* Excerpt
◇ ◇ ◇ ◇ ◇ ◇ ◇

SUPERDOG

THE HEART OF A HERO

The Buehners convincingly suggest that heroes, super or otherwise, are self-made. Looking “like a plump sausage on four little meatballs,” Dexter the dachshund is derided by all the other pooches and even the hulking tomcat Cleevis. Determined, however, to turn his dreams of becoming a superhero into reality, he undertakes a relentless program of study and exercise, orders a form-fitting, red-and-green hero suit, and proudly takes on the work of a Hero. That could be helping a puppy cross the street, tackling a purse-snatcher, putting out a trash-can fire, or organizing a neighborhood cleanup day. Flexing stubby but well-muscled arms, Dex cuts a distinctive figure in the illustrations as he grows into his role, striding with new self-confidence through his all-animal urban community, ever ready to help those in need. In the end, he even rescues Cleevis from a tree, picking up a sidekick as a result. Faster than a speeding bullet? More powerful than a locomotive? No—but this low-slung role model shows the inner stuff, both to transform himself, and to rise to the challenges that come his way. (Picture book. 7-9)

◇ ◇ ◇ ◇ ◇ ◇ ◇

In the Superdog review, what colors is the hero suit that Dexter orders?

* Dataset section
◇ ◇ ◇ ◇ ◇ ◇ ◇

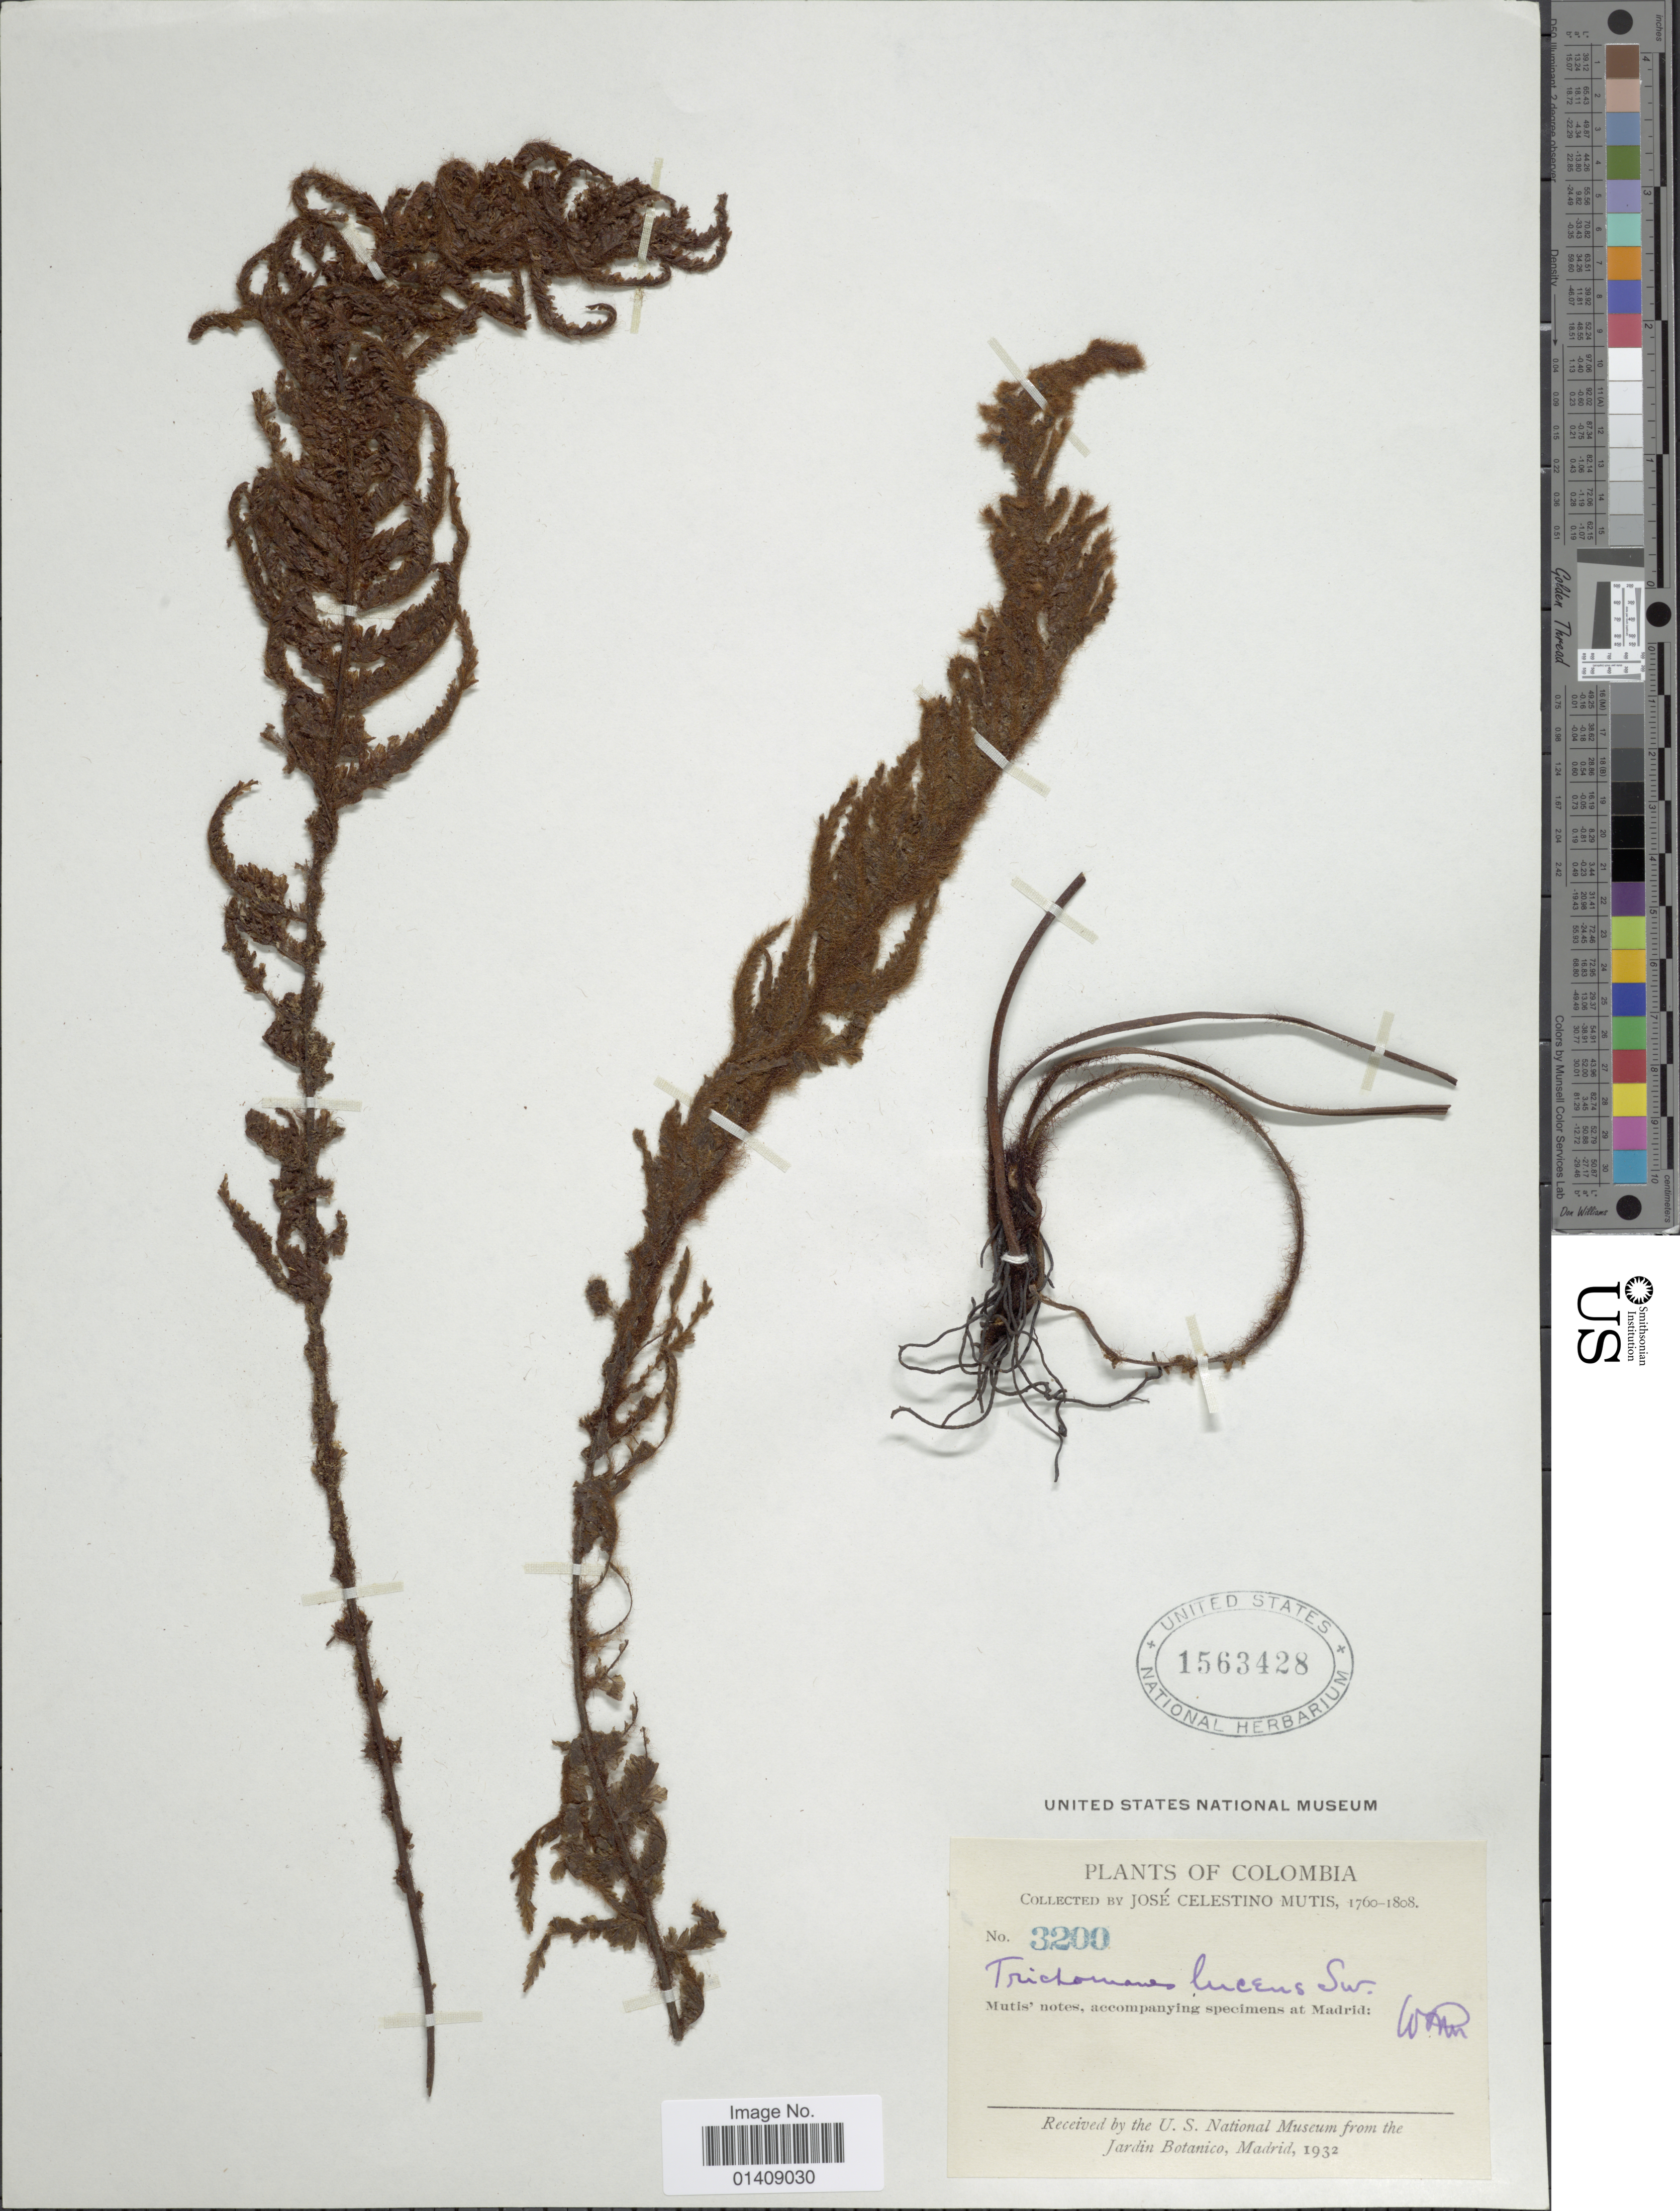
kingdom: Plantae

◇ ◇ ◇ ◇ ◇ ◇ ◇

* Answer to this problem
Red and green.